Grupa 21 ratowników medycznych poznawała zasady samoobrony i metody działania w ich miejscu pracy, czyli np. w ciasnej karetce pogotowia.
"W czasie COVID-u miałem sytuację, w której zostały mi przez pacjenta zdarte kombinezon i maska". "Musieliśmy uciekać z pomieszczeń, gdzie pacjent wyskoczył na nas z nożem"

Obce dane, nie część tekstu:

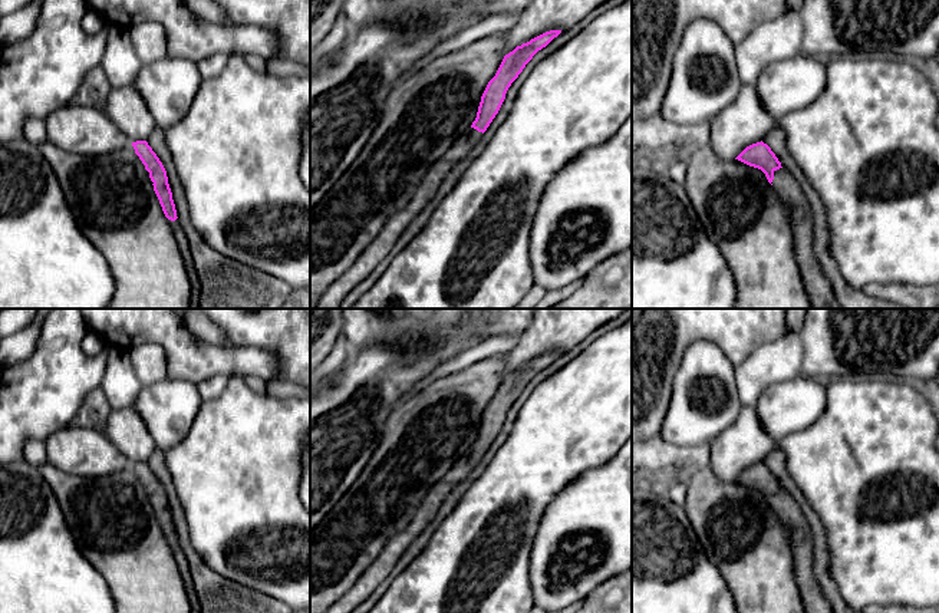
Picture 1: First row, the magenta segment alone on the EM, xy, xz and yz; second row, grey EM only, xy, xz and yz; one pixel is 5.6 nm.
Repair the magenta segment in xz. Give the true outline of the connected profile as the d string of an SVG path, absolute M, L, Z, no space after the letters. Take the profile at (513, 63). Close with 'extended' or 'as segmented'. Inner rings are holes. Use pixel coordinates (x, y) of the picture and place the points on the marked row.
M561 30L546 32L530 42L517 46L513 52L504 56L495 76L488 82L481 96L477 118L471 128L464 132L451 149L428 169L421 184L414 189L406 207L391 215L388 224L359 256L355 264L324 291L316 309L339 309L347 293L363 281L385 258L409 223L434 198L441 182L452 167L472 151L498 113L508 88L518 78L525 65L538 50L546 47L560 33Z | extended

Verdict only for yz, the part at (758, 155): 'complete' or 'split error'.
split error

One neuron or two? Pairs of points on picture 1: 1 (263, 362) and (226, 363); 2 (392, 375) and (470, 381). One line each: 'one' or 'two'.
1: one
2: two

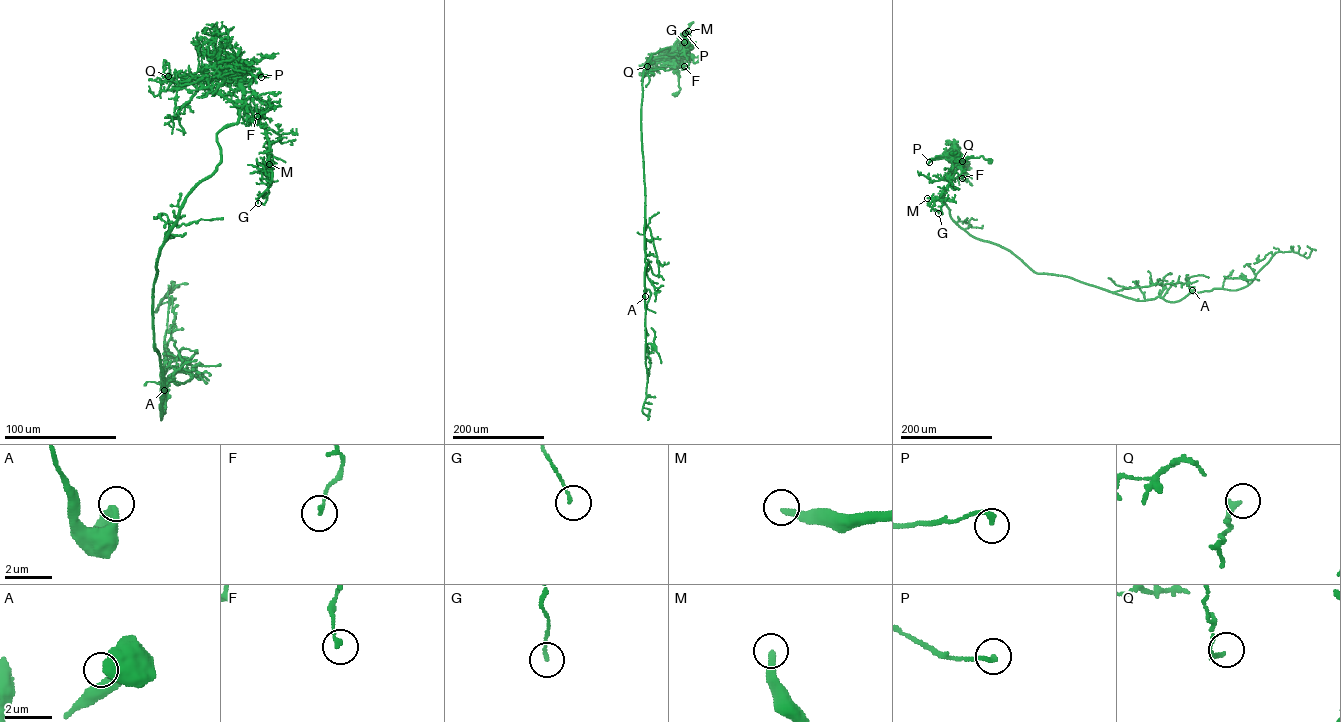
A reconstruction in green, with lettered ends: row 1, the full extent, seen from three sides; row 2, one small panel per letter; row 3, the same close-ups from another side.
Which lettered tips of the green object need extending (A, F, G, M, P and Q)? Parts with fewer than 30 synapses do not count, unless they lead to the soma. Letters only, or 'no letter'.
M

- relacjonowali ratownicy biorący udział w szkoleniu.
Szkolenie, które rozpoczęło się rano, trwało ponad 6 godzin. Ratownicy uczyli się reagować i bronić nie tylko w karetce, ale też na klatce schodowej, w wąskich przejściach i ciasnych pomieszczeniach.
Bezpłatne szkolenia w tym zakresie zaproponował dyrektor Okręgowego Inspektoratu Służby Więziennej w Krakowie.
- Chodzi nam o to, żeby przekazać takie umiejętności, które pozwolą ratownikom medycznym czuć się bezpiecznie. Funkcjonariusze służby więziennej nierzadko spotykają się z agresją fizyczną i słowną ze strony osadzonych, dlatego mamy nie tylko wiedzę teoretyczną, ale też praktyczne doświadczenie w zakresie pracy z trudnym klientem - mówi Anna Margelist-Czajczyk, rzeczniczka prasowa Służby Więziennej w Krakowie.
Na szkolenia ze służbą więzienną zgłosiło się 230 ratowników. W sytuacji zagrożenia ze strony agresywnego pacjenta są oni zobowiązani wezwać policję.